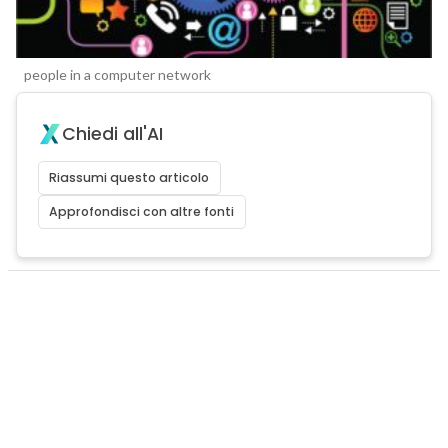
people in a computer network
Chiedi all'AI
Riassumi questo articolo
Approfondisci con altre fonti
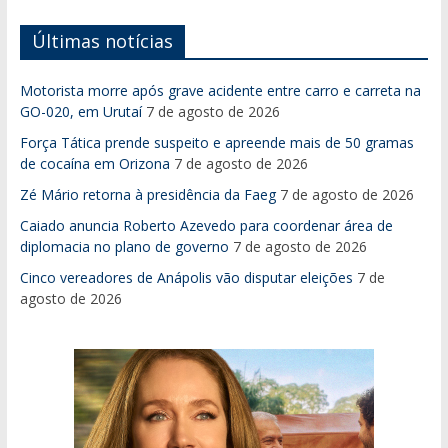
Últimas notícias
Motorista morre após grave acidente entre carro e carreta na
GO-020, em Urutaí
7 de agosto de 2026
Força Tática prende suspeito e apreende mais de 50 gramas
de cocaína em Orizona
7 de agosto de 2026
Zé Mário retorna à presidência da Faeg
7 de agosto de 2026
Caiado anuncia Roberto Azevedo para coordenar área de
diplomacia no plano de governo
7 de agosto de 2026
Cinco vereadores de Anápolis vão disputar eleições
7 de
agosto de 2026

* [WRITTEN TASK]: Convert everything from the line containing "Últimas notícias" down to the end of the entries into a Markdown table with the columns Row and Line, numbering each row and leaving out blank lines.

* [SOLUTION FOR THIS EXERCISE]:
| Row | Line |
|---|---|
| 1 | Últimas notícias |
| 2 | Motorista morre após grave acidente entre carro e carreta na |
| 3 | GO-020, em Urutaí |
| 4 | 7 de agosto de 2026 |
| 5 | Força Tática prende suspeito e apreende mais de 50 gramas |
| 6 | de cocaína em Orizona |
| 7 | 7 de agosto de 2026 |
| 8 | Zé Mário retorna à presidência da Faeg |
| 9 | 7 de agosto de 2026 |
| 10 | Caiado anuncia Roberto Azevedo para coordenar área de |
| 11 | diplomacia no plano de governo |
| 12 | 7 de agosto de 2026 |
| 13 | Cinco vereadores de Anápolis vão disputar eleições |
| 14 | 7 de |
| 15 | agosto de 2026 |